The central bank has said its reserves naturally fluctuate in stressful periods, and the treasury says the bank intervenes at times to stabilize the currency.

But ratings agencies say Ankara should take decisive steps, such as an interest rate hike, to rebuild reserves and restore confidence. Otherwise, rising current account deficits and possible debt defaults could tarnish a solid reputation for meeting foreign obligations.

“Locals don’t want to keep Turkish lira, they’ve been dollarizing and buying gold. Turks have hardly ever done that,” said Shamaila Khan, New York-based head of EM debt strategy at AllianceBernstein, which manages $600 billion. “That is why you need proactive policies because if you get to that stage where locals are unwilling to keep their money in the bank then you’re heading to a balance of payments crisis.

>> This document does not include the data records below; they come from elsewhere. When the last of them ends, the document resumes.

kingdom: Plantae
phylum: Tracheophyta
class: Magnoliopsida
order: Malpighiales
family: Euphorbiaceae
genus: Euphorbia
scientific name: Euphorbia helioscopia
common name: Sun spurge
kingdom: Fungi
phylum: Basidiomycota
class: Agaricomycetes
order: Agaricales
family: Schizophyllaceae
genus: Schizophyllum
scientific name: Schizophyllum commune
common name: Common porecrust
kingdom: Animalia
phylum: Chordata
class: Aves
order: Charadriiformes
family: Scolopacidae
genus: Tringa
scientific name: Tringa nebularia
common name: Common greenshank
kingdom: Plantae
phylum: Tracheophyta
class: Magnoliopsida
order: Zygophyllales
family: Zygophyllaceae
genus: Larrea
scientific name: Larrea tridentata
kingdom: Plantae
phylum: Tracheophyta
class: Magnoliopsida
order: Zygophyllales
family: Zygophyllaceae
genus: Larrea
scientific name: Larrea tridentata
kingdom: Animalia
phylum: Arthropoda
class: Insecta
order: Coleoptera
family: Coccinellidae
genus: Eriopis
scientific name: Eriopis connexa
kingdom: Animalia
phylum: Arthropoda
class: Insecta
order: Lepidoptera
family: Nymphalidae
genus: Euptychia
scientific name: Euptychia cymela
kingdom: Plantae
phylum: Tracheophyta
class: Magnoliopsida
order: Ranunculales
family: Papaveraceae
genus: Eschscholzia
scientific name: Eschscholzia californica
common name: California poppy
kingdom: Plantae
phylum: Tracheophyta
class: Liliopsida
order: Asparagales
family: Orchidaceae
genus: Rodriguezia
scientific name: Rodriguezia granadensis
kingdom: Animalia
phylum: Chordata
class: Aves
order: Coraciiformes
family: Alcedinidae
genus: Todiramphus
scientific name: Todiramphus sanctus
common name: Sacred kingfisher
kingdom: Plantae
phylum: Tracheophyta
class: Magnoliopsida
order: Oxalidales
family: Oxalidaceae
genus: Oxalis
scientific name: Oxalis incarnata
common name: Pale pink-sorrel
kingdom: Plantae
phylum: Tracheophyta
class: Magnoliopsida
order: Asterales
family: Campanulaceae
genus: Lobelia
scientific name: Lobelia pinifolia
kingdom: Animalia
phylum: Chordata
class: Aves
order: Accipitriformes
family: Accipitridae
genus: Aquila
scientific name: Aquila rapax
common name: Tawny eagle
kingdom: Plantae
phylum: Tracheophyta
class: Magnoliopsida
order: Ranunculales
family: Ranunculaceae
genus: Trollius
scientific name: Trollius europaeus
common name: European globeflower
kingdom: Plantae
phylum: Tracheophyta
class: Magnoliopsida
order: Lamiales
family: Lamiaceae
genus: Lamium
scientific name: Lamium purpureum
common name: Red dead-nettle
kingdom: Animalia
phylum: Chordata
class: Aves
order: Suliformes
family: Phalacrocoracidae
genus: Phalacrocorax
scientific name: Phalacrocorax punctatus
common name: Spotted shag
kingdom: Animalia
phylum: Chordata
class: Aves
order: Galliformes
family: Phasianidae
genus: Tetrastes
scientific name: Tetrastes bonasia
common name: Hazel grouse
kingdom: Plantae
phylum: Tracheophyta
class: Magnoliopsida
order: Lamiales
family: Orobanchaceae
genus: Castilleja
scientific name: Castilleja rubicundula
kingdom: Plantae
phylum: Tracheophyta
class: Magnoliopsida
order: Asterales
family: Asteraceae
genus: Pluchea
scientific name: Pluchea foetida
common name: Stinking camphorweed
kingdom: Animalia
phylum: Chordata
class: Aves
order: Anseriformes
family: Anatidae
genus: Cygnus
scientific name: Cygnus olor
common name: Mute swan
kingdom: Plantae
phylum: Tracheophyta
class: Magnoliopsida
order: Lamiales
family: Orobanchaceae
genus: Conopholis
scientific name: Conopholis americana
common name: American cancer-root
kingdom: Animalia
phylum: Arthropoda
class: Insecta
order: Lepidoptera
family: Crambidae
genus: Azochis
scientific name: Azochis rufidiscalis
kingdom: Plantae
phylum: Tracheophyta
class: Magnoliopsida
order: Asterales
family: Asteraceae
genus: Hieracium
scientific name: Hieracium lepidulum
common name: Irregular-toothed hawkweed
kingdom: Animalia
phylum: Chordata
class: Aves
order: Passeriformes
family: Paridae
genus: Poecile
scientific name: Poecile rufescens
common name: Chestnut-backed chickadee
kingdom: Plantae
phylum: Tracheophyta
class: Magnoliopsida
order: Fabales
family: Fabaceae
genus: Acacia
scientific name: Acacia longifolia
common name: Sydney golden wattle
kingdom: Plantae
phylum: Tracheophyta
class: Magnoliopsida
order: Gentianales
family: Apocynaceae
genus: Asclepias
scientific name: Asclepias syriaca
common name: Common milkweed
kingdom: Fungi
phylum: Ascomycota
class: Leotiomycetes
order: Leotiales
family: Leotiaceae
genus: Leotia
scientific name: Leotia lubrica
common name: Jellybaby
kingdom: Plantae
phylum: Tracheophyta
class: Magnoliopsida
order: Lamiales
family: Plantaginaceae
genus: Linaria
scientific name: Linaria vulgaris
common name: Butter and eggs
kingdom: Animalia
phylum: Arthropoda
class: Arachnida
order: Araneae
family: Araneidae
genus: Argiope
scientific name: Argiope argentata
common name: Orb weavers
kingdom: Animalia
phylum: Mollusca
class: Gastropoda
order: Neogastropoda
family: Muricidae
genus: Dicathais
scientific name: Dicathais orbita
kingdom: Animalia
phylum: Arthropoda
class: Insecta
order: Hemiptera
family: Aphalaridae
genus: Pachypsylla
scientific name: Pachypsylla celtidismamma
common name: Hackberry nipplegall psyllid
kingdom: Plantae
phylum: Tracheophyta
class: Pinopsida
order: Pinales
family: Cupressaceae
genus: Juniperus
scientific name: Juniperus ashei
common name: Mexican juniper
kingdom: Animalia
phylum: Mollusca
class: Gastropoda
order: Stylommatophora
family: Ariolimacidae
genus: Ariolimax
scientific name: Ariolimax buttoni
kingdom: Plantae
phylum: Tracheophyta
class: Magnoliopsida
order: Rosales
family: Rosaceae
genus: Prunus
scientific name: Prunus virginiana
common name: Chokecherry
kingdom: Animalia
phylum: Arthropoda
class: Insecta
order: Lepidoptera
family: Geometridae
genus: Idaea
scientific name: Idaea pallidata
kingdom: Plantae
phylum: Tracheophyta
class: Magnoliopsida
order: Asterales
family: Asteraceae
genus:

That’s when the alarm bells will start ringing.” 

Some banks imposed fees on withdrawals this week, while the central bank has curbed cheap credit channels it opened to ease the coronavirus fallout. Yet while lira deposits now earn more than the 8.25 percent policy rate, their real return is negative with inflation at 11.8 percent.

Traders say such backdoor tightening needs to reach 11.25 percent to stabilize the lira, which has nearly halved in value since early 2018.

Market expectations have risen for a formal rate hike that economists say would reinforce central bank independence, even while it could slow economic recovery.

Politics may stand in the way.Erdogan, whose popularity has dipped this year, holds the view that high rates cause inflation, and sacked the last central bank governor for disobedience.

He said on Monday he hoped market rates would fall further.

But firms such as System Denim, which imports materials and makes clothes for companies like Zara and Diesel, are feeling the pinch from rising costs. Owner Seref Fayat said he converted his 4 percent euro-denominated loans to lira at 10 percent. “No need to take on additional FX risk,” he said. “I pay a higher rate, but at least I can see ahead.”